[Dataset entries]
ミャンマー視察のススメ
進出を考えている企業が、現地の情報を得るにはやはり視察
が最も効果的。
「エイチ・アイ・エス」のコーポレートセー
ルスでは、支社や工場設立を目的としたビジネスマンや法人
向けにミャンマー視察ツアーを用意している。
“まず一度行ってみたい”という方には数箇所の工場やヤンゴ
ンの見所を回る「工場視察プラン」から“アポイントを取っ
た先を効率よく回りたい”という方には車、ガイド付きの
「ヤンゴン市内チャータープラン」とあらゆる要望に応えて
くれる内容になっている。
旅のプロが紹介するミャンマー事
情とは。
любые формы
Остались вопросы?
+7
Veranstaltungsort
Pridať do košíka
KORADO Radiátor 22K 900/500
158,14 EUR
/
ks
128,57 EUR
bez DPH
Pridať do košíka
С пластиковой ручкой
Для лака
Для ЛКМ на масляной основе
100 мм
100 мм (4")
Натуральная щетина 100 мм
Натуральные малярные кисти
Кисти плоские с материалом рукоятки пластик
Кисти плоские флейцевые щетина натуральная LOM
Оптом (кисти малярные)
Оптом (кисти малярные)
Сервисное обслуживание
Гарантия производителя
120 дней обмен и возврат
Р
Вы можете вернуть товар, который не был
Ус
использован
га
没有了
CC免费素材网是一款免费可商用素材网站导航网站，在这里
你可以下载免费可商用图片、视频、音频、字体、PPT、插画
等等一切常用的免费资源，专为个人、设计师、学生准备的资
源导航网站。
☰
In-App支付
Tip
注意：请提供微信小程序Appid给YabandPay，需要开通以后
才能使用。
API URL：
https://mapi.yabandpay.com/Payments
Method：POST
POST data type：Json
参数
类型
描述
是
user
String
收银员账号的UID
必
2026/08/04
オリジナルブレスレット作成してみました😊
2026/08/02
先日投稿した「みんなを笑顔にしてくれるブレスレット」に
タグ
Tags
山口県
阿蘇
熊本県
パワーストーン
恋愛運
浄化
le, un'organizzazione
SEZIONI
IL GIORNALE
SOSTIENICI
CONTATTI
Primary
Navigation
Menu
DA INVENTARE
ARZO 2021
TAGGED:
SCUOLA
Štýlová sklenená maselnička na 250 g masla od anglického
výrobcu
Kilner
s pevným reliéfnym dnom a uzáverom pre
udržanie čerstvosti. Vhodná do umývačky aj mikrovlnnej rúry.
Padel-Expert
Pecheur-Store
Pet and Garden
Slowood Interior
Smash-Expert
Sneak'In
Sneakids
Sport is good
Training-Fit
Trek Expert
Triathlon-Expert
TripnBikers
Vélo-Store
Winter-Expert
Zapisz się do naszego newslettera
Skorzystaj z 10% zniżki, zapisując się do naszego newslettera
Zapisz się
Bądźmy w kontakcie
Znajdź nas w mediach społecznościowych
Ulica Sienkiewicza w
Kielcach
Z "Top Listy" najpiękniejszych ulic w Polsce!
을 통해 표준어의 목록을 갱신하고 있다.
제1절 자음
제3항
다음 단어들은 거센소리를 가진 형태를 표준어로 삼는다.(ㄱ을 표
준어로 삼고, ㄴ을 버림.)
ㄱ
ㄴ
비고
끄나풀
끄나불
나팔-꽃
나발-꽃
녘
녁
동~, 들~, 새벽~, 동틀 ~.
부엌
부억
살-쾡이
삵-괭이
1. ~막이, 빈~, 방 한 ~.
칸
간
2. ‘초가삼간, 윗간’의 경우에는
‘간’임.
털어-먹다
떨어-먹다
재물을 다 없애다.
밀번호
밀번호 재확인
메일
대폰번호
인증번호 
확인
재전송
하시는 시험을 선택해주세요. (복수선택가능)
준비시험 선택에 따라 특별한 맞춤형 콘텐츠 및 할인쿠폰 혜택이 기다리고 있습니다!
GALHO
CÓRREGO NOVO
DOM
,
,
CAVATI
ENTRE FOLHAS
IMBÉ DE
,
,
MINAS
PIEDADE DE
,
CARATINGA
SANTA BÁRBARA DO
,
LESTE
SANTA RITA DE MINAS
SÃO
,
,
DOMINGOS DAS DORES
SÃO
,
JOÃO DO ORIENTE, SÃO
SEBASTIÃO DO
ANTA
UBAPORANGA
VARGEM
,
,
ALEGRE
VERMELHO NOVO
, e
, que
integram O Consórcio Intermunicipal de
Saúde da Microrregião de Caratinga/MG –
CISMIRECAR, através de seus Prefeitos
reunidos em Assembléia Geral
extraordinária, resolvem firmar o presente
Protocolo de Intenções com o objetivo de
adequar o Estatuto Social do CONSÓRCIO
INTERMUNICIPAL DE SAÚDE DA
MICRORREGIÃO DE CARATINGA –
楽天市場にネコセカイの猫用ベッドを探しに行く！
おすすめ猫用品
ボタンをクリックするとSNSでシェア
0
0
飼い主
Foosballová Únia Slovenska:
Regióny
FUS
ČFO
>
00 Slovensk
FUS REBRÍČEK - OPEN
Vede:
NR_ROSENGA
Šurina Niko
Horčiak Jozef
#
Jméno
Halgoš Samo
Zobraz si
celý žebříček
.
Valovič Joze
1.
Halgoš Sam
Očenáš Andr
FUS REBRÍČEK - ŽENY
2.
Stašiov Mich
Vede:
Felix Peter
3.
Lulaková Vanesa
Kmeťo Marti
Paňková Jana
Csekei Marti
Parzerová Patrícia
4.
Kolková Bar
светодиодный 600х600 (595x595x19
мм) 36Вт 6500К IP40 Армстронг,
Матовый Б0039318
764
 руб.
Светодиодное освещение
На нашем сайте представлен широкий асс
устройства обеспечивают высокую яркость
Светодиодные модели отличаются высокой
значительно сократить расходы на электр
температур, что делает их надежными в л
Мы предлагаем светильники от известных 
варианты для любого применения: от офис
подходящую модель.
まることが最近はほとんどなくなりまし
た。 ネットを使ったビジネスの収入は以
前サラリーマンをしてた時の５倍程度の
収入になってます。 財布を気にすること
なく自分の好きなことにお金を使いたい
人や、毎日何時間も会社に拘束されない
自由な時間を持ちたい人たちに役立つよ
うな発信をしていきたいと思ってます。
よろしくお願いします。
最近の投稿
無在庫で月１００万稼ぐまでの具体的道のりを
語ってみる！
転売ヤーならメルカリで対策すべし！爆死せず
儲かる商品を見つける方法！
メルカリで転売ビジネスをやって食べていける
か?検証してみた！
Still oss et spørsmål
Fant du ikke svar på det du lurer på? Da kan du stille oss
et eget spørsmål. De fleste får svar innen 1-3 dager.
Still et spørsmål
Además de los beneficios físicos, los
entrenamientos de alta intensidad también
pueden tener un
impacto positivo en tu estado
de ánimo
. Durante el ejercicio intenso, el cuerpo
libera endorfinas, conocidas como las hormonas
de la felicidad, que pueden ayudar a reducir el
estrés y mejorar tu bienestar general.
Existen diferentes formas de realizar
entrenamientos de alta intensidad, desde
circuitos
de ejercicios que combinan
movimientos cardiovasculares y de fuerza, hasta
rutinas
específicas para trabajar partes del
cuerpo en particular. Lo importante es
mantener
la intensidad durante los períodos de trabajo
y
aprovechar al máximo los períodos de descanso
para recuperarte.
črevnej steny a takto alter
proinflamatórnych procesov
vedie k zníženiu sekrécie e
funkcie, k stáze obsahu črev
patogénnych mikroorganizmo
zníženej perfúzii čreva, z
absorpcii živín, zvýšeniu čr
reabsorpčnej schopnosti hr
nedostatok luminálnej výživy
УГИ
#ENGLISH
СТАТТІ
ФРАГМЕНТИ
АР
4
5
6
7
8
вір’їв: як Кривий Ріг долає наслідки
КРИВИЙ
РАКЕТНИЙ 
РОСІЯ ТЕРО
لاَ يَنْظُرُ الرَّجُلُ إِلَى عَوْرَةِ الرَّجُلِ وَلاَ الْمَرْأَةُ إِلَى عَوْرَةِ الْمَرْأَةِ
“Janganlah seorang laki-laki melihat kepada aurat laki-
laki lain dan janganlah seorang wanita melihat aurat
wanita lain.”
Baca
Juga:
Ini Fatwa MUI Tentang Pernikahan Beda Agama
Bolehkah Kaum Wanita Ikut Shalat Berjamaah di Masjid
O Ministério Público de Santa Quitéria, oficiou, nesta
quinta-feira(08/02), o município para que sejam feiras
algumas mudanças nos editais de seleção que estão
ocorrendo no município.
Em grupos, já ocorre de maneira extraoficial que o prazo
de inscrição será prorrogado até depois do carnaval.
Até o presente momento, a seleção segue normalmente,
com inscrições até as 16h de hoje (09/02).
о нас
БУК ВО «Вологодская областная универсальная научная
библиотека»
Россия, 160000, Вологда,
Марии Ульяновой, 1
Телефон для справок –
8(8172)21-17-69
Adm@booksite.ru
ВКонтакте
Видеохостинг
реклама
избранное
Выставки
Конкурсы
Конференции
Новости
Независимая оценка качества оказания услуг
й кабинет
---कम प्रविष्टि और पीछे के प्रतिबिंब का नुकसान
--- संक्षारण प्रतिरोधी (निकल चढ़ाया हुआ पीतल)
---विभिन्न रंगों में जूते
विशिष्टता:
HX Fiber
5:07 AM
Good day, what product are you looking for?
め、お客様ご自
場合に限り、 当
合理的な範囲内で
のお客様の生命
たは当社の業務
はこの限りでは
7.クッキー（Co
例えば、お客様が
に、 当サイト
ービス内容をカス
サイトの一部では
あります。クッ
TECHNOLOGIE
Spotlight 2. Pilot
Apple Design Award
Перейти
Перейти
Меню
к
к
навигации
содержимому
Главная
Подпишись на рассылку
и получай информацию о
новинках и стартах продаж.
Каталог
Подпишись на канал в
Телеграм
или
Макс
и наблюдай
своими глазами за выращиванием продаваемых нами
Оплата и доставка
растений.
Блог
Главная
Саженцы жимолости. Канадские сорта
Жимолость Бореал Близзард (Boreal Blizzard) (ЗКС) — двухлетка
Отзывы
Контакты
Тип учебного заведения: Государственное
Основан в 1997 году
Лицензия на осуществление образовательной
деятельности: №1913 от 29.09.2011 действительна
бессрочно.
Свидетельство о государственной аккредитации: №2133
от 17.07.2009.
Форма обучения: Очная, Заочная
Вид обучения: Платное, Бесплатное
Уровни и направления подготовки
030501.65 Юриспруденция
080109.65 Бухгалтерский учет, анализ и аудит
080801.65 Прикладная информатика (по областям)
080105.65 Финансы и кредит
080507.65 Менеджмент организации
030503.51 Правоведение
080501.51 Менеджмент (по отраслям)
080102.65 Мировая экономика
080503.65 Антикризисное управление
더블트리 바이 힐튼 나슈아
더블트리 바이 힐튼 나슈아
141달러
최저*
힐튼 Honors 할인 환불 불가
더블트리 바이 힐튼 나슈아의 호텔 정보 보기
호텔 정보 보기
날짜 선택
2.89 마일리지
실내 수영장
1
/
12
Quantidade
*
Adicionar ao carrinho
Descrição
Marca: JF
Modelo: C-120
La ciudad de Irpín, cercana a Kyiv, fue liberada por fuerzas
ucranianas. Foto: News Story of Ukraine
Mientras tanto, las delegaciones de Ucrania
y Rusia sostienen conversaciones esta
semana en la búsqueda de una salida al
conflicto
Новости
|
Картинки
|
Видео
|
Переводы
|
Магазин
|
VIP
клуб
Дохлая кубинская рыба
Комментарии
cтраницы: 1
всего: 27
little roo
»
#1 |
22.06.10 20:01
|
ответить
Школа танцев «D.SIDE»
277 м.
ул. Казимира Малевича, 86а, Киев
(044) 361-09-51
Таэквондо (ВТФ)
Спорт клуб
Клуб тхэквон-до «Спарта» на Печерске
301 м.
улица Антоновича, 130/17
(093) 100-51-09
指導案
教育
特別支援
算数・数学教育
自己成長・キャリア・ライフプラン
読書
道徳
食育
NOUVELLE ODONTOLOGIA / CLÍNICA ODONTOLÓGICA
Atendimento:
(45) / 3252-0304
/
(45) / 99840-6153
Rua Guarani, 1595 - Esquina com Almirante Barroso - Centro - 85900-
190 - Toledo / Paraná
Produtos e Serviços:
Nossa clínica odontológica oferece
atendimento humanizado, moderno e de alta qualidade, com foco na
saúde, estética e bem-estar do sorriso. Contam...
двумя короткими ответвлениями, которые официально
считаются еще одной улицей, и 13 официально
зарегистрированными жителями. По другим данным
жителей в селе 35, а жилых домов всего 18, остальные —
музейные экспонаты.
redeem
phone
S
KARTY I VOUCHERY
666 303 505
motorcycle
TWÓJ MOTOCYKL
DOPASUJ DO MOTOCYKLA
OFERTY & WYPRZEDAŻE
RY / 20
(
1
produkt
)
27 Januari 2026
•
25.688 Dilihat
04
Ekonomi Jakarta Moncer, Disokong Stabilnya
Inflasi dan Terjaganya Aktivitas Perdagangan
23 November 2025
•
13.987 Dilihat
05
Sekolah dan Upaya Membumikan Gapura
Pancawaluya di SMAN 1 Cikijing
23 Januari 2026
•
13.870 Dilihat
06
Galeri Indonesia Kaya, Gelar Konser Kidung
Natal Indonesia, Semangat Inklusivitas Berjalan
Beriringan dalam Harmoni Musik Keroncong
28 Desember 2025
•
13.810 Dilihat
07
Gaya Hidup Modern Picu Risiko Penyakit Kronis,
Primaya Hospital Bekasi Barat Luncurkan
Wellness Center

● What you will do:
Find each line in the rows that contains the string "Подпишись" and copy those lines out in full.

● Answer space:
Подпишись на рассылку
Подпишись на канал в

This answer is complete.